With our minibot we wanted to put it on a cnc machine. we have it all put together in pro enginering. what file type do we save it as to use it on a cnc machine?
You should probably talk to the person responsible for the operation of the CNC machine.
Typically our team’s process would be to export a 2-D drawing from Inventor of the surface we wanted to machine in to a .dxf format, and load that file in to MasterCam, where we would generate the toolpath. Once we had proofed the toolpath in MasterCam, we would generate the .nc file (the g code that would run our CNC router) and transfer that file to the computer that ran the CNC machine.
But you need to make sure that you have the correct post processor for your machine, and have selected the correct tooling, feed rates, and tool speeds for your material and machine.
You also need to plan for how you are going to hold your material in place while your are cutting it, so you’d best talk to someone with hands on experience using the machine that is going to do the cutting.
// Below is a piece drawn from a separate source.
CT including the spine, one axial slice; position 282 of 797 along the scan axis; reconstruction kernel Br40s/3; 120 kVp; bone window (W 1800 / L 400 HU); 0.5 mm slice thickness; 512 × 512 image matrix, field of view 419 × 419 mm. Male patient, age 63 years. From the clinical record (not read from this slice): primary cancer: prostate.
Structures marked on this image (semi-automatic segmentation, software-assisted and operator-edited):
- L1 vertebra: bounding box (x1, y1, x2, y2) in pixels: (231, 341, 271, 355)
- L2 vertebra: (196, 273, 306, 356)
You can also take your files direct from Pro/E into MasterCAM as 3d data, either in Pro/E native or .stp/.step. This is how our team gets the data to our CNC.
Awesome, great to hear you were able to model your minibot in Creo Elements/Pro. Please consider sharing it with PTC when it’s complete so we can showcase it with other FIRST team’s robots.
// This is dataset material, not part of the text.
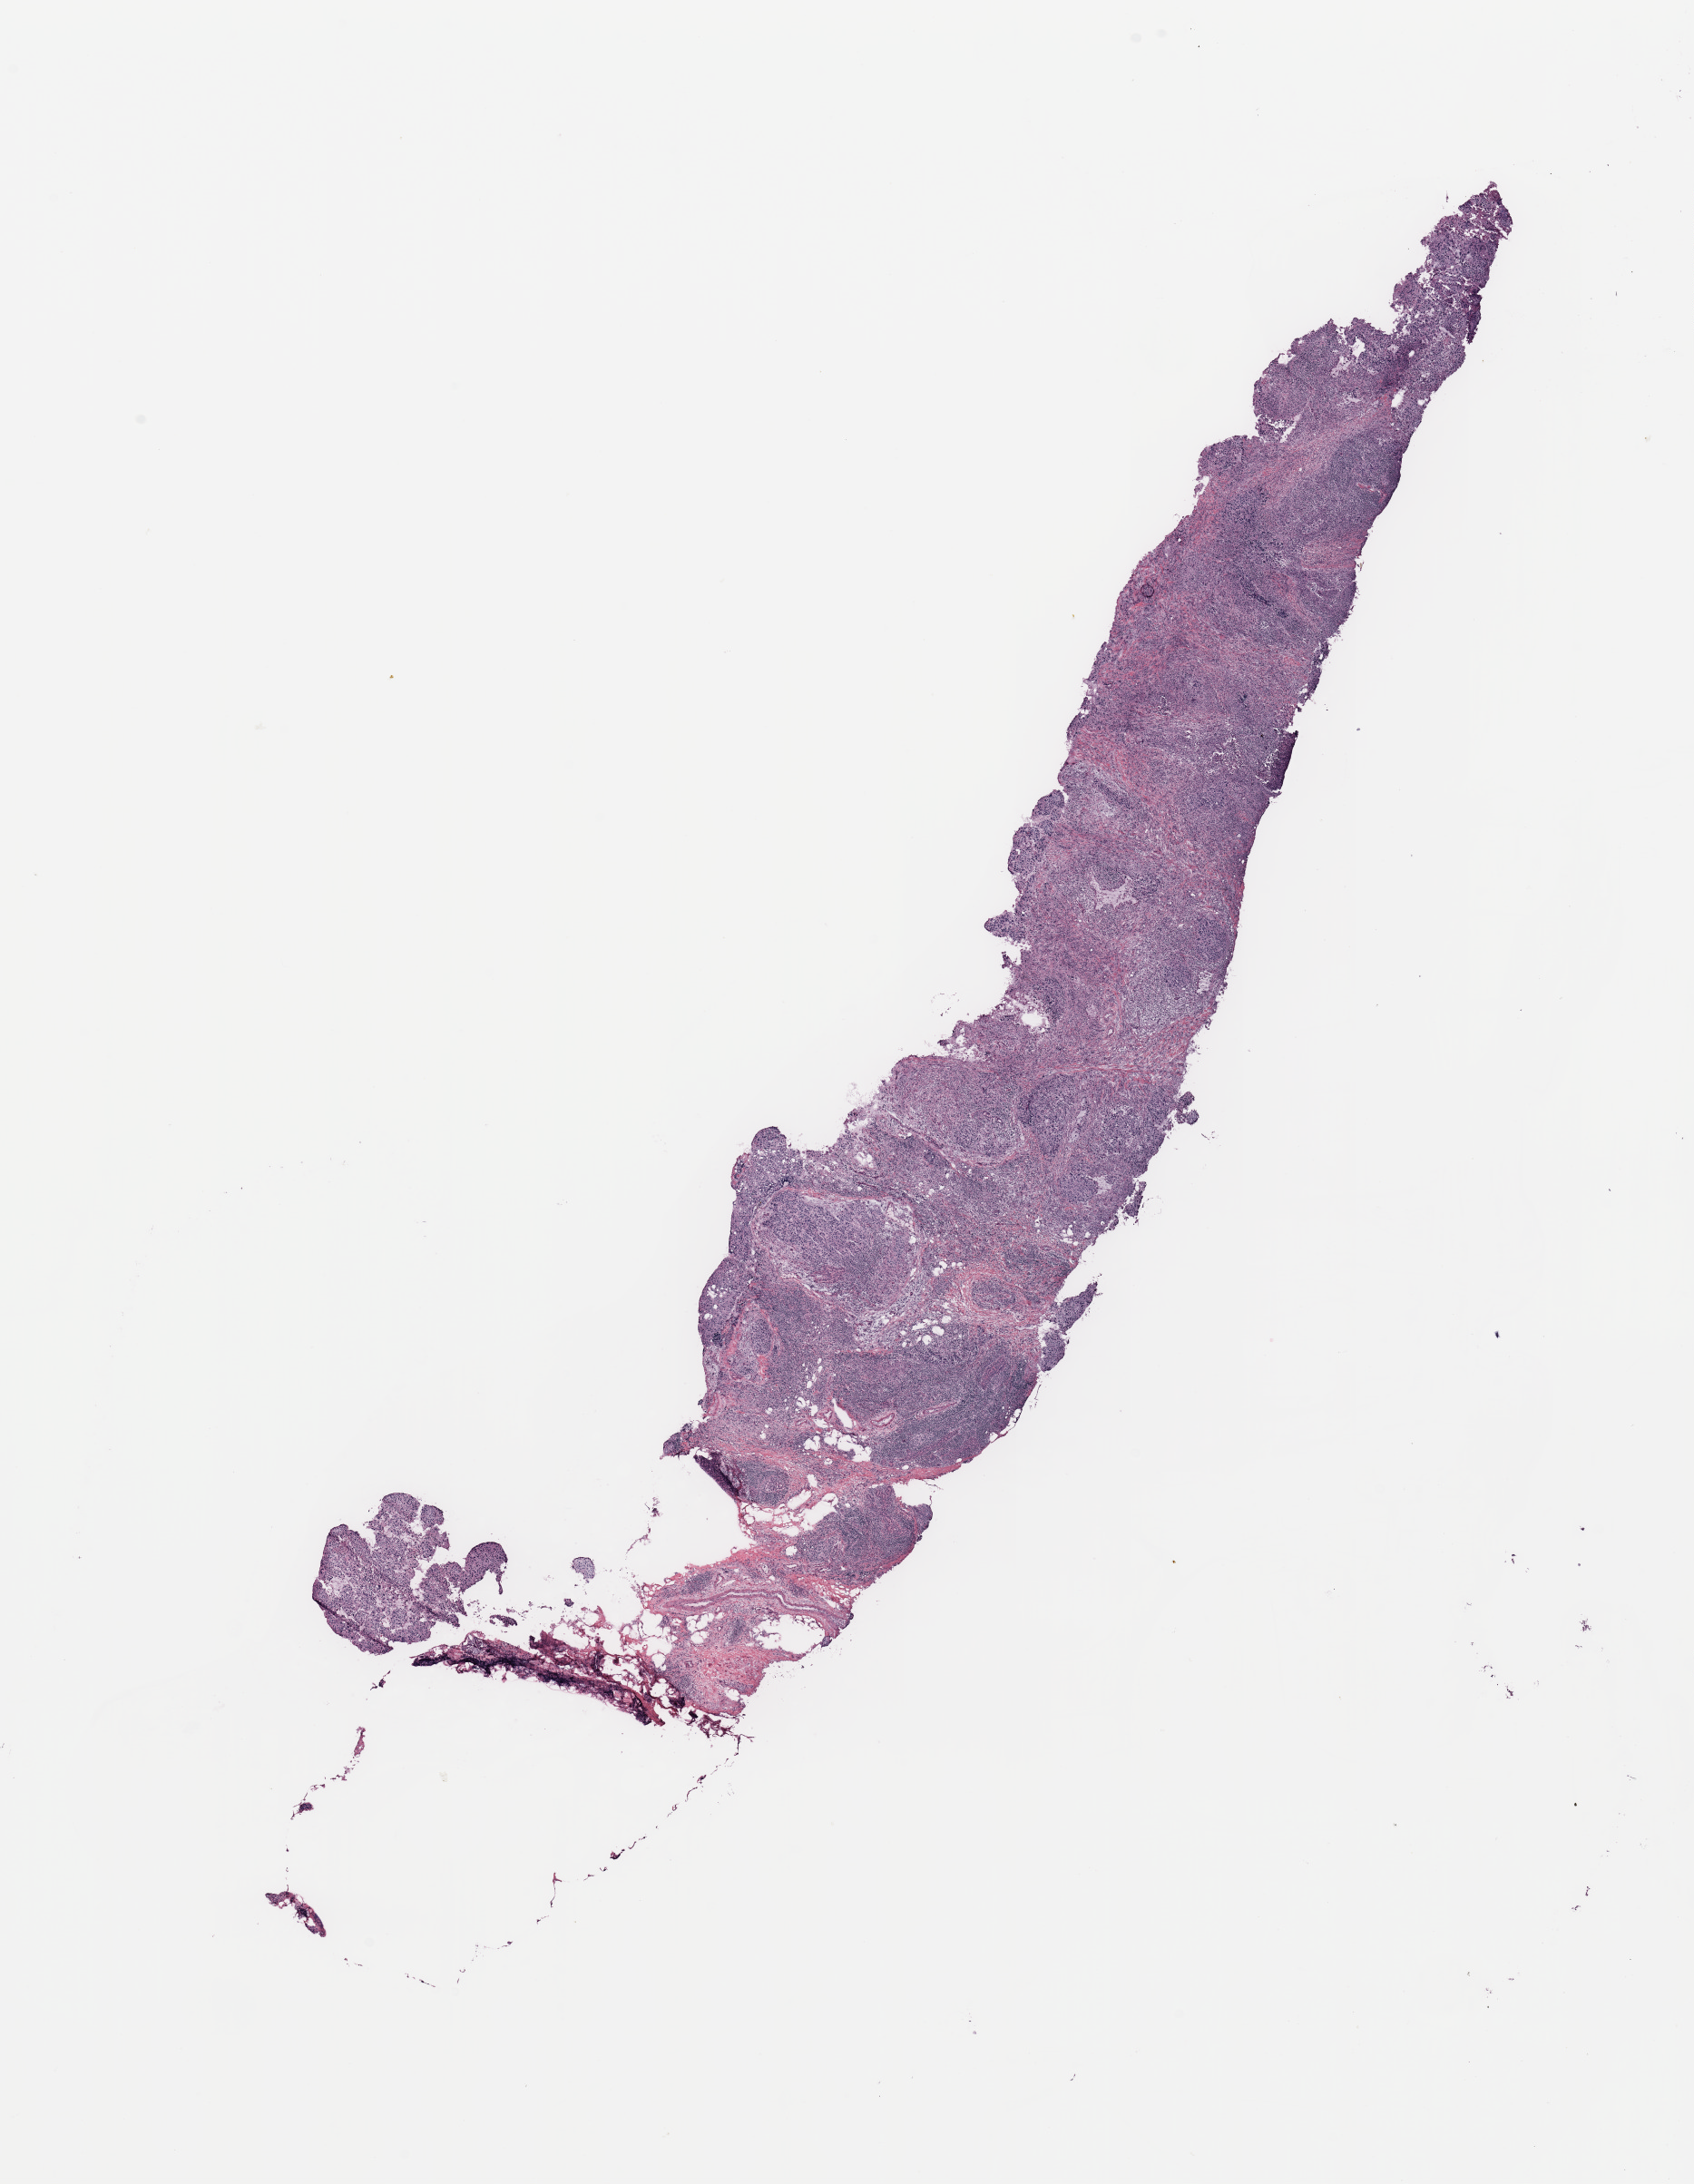
Whole-slide histology image, H&E — shown as a low-resolution overview of the whole scanned area (about 14.8 x 19.0 mm); breast, tissue type not recorded.
Patient diagnosis (cohort enrolment): breast cancer (breast).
You should find out what software will be used to create the CNC machining program with. Most CNC programming applications can read native Creo Elements/Pro files, or you can create a standard export format like STEP using the Save A Copy command.
You can also create an NC model in your Student Edition of Creo Elements/Pro. You can setup the machining environment, create the required machining operations and export an NCL file which can be converted for use on any machine using a Post Processor.
We are struggling to open up the .stp.15 adn .asm.15 files in Pro. Any advice?
Can you give me the full name of the files you are attempting to open and when you got them from? It is not clear from your question, exactly which file you are opening.
In my experience, if we wanted to use the CNC, we used .igs files. We used .igs files this year to make side plates for our drive train.